■ **Goal of the exercise**: I'd like the entries reproduced exactly, with the images omitted.

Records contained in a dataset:
★ ★ ★ ★ ★
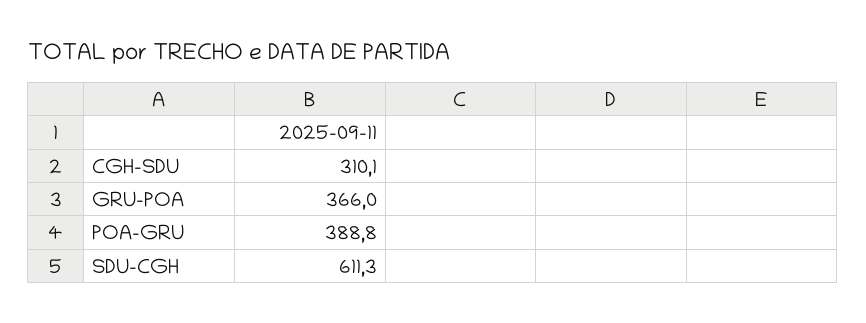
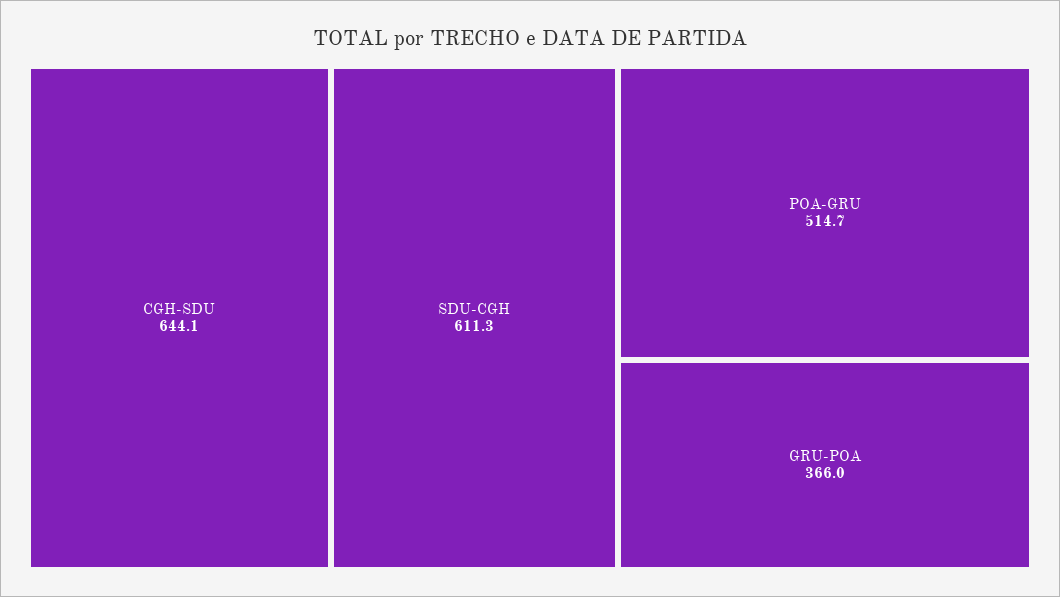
  {
-   "CGH-SDU": 310.1,
+   "CGH-SDU": 644.1,
    "GRU-POA": 366,
-   "POA-GRU": 388.8,
+   "POA-GRU": 514.7,
    "SDU-CGH": 611.3
  }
★ ★ ★ ★ ★
■ **Answer space**:
  {
-   "CGH-SDU": 310.1,
+   "CGH-SDU": 644.1,
    "GRU-POA": 366,
-   "POA-GRU": 388.8,
+   "POA-GRU": 514.7,
    "SDU-CGH": 611.3
  }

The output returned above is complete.